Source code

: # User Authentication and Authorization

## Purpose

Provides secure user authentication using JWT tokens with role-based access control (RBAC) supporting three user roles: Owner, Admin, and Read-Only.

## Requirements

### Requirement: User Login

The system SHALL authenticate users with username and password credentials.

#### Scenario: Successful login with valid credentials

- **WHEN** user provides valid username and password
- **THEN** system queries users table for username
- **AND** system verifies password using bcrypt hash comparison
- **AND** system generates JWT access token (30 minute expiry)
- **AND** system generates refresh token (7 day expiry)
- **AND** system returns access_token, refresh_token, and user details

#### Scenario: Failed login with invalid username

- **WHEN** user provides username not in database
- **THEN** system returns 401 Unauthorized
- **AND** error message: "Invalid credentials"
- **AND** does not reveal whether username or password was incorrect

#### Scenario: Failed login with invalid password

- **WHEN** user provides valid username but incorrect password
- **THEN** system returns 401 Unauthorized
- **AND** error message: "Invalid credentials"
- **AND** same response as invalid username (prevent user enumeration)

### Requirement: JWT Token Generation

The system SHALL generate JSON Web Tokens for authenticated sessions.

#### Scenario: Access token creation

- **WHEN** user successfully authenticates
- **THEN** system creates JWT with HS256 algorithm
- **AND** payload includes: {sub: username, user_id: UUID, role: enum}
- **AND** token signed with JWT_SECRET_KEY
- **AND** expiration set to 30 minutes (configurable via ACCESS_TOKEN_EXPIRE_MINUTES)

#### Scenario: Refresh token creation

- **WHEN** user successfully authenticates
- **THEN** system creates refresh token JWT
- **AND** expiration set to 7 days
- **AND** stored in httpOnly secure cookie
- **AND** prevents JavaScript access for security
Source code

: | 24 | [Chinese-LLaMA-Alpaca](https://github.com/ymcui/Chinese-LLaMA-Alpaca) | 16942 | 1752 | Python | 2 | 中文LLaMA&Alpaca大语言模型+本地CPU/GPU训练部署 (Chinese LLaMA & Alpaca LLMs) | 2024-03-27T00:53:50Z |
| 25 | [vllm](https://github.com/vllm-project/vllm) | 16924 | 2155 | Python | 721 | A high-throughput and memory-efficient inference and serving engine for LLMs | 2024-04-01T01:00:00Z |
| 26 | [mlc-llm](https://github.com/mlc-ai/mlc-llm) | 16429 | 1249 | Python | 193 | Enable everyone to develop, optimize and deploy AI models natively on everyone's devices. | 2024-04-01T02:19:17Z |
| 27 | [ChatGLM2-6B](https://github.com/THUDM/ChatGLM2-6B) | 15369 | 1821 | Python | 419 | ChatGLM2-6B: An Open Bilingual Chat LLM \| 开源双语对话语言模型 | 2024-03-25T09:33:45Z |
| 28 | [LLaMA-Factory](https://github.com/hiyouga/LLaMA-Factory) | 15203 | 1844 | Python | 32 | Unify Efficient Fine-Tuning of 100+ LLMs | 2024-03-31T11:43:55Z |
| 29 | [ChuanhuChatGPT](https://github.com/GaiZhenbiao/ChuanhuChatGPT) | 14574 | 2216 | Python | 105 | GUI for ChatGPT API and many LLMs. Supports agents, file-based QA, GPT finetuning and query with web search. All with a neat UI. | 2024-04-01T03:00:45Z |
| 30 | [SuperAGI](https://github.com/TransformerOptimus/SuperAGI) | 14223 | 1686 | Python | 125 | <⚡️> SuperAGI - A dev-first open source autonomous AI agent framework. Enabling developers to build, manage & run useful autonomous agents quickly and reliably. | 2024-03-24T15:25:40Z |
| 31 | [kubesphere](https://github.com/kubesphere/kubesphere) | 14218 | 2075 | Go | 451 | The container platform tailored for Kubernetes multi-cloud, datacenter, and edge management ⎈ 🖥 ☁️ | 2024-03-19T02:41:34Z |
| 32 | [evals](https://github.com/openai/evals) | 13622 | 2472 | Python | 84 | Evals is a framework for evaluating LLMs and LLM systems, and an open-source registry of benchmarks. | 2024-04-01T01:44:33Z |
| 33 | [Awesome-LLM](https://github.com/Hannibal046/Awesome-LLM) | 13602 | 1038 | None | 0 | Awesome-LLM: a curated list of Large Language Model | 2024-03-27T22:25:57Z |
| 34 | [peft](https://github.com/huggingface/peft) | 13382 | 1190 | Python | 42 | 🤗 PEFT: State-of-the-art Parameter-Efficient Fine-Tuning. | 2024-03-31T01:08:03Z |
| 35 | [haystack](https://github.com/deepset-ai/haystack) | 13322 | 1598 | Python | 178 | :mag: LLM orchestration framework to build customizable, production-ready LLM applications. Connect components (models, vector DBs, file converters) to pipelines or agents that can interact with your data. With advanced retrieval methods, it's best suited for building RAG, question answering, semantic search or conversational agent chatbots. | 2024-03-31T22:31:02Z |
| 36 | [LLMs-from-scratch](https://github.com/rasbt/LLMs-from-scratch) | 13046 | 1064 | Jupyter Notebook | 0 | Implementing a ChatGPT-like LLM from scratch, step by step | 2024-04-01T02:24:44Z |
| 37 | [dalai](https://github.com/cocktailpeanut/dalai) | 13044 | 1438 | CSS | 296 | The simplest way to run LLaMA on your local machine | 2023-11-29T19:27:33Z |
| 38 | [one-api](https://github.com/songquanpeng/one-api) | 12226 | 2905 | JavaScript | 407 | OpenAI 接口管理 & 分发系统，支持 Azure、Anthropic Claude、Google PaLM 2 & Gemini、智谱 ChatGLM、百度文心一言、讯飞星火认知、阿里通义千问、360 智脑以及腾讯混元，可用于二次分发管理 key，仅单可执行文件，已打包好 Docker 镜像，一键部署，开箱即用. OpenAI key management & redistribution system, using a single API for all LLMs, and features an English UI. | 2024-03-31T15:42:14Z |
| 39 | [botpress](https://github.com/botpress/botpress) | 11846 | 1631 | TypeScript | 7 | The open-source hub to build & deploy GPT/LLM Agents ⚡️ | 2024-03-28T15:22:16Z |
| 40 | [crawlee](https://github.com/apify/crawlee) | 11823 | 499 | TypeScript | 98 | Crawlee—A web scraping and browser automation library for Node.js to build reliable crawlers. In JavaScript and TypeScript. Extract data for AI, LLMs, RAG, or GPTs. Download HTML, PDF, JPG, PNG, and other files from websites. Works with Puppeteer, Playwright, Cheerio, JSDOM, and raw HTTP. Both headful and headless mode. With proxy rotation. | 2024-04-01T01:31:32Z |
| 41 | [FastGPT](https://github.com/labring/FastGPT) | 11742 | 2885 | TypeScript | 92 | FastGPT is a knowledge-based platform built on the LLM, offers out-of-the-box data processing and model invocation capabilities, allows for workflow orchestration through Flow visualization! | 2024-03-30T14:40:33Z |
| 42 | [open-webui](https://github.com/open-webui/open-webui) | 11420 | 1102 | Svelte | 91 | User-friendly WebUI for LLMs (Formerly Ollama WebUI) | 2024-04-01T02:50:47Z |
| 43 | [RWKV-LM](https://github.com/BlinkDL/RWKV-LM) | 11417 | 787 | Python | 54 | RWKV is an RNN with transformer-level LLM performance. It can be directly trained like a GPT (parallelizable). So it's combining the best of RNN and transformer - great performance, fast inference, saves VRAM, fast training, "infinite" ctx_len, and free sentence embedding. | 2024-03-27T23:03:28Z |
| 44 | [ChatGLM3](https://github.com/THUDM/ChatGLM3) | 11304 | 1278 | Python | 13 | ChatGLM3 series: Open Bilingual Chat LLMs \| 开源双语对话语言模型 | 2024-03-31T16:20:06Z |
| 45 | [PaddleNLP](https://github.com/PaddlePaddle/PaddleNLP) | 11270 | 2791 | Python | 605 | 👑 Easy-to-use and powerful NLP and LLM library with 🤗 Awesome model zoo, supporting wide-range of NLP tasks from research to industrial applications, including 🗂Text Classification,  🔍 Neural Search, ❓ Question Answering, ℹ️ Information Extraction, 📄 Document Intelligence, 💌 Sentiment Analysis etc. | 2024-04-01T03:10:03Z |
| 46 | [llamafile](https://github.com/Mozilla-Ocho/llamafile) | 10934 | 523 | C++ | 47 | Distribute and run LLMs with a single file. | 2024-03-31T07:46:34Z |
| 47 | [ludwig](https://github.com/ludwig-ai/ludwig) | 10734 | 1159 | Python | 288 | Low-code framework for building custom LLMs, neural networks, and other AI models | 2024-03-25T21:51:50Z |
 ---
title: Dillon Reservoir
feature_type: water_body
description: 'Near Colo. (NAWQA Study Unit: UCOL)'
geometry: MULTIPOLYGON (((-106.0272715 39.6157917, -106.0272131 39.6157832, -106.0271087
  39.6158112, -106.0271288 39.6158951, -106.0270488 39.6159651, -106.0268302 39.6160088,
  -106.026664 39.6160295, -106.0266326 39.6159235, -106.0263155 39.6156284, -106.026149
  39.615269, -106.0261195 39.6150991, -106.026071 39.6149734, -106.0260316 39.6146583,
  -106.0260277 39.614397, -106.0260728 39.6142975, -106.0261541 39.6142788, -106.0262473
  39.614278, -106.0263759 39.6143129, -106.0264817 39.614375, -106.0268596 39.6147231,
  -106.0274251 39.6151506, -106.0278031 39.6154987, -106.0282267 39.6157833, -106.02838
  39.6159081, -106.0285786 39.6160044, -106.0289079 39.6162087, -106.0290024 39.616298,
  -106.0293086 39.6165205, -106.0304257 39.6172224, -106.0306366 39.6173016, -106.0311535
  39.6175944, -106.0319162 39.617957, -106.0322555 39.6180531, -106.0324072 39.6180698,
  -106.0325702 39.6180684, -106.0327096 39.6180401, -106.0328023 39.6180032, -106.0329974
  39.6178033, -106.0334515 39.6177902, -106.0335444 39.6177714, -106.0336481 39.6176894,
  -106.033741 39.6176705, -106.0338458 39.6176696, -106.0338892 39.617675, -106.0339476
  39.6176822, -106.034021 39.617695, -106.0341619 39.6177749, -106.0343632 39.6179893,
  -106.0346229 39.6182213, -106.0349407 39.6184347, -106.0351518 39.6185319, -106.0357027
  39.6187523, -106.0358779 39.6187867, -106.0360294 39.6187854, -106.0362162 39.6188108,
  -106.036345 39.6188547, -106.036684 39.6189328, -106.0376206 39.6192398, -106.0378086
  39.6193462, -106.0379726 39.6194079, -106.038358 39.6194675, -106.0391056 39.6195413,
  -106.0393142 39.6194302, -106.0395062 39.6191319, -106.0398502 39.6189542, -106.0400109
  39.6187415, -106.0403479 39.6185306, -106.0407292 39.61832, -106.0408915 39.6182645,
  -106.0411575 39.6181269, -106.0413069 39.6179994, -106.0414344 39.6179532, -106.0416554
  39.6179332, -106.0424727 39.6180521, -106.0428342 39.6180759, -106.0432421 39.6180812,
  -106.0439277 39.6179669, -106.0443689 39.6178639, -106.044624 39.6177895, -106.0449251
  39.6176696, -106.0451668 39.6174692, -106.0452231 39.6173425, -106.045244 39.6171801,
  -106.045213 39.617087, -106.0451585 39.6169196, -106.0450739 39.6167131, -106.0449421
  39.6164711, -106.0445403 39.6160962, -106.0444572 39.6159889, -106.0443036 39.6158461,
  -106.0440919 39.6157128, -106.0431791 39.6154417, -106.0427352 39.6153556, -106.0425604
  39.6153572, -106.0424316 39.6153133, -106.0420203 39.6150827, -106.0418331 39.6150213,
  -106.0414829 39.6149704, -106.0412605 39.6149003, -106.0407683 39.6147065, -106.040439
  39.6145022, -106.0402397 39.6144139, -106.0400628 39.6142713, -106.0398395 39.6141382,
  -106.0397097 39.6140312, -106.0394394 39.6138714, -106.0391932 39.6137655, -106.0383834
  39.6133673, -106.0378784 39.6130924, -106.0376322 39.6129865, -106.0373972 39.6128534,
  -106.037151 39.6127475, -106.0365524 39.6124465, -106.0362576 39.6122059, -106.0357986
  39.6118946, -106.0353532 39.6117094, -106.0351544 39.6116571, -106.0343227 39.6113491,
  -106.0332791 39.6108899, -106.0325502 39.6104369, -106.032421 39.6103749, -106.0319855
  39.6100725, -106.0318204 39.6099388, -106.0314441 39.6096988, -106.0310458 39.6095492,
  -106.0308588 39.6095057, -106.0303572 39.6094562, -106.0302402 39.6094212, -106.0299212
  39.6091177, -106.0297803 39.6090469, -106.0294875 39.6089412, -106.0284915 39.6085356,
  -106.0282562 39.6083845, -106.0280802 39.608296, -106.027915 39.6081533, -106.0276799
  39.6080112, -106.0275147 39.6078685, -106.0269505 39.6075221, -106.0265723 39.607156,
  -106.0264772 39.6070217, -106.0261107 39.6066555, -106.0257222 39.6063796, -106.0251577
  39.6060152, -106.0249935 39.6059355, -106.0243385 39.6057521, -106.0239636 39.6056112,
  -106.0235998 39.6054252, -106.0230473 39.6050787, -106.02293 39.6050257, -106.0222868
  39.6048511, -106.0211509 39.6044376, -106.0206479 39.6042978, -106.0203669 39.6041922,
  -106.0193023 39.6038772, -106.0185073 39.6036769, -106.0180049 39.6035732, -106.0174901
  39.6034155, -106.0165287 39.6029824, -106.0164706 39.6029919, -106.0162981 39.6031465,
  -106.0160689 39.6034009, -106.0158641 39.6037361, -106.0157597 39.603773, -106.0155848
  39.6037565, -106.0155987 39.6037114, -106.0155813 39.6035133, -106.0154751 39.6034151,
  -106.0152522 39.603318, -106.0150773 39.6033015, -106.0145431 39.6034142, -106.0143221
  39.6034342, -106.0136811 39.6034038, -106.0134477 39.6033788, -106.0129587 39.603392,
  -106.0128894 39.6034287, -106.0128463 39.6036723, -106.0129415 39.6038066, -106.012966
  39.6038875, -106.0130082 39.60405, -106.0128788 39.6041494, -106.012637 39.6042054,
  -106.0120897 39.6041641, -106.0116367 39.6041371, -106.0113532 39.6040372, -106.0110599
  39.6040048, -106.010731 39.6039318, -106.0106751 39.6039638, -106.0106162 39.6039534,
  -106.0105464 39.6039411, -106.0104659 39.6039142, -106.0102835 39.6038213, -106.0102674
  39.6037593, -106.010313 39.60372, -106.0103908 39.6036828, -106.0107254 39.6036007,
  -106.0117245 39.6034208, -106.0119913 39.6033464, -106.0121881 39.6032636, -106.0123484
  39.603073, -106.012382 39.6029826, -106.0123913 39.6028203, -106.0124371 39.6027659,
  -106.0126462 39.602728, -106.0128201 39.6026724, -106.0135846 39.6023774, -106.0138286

_ _ _ _

● **WORK REQUEST**:
Reproduce the part of the lines above that opens with the line containing "- **WHEN** user provides valid username and" and closes with the line containing "#### Scenario: Failed login with invalid username", both included.

● **OUTPUT OF THE TASK**:
- **WHEN** user provides valid username and password
- **THEN** system queries users table for username
- **AND** system verifies password using bcrypt hash comparison
- **AND** system generates JWT access token (30 minute expiry)
- **AND** system generates refresh token (7 day expiry)
- **AND** system returns access_token, refresh_token, and user details

#### Scenario: Failed login with invalid username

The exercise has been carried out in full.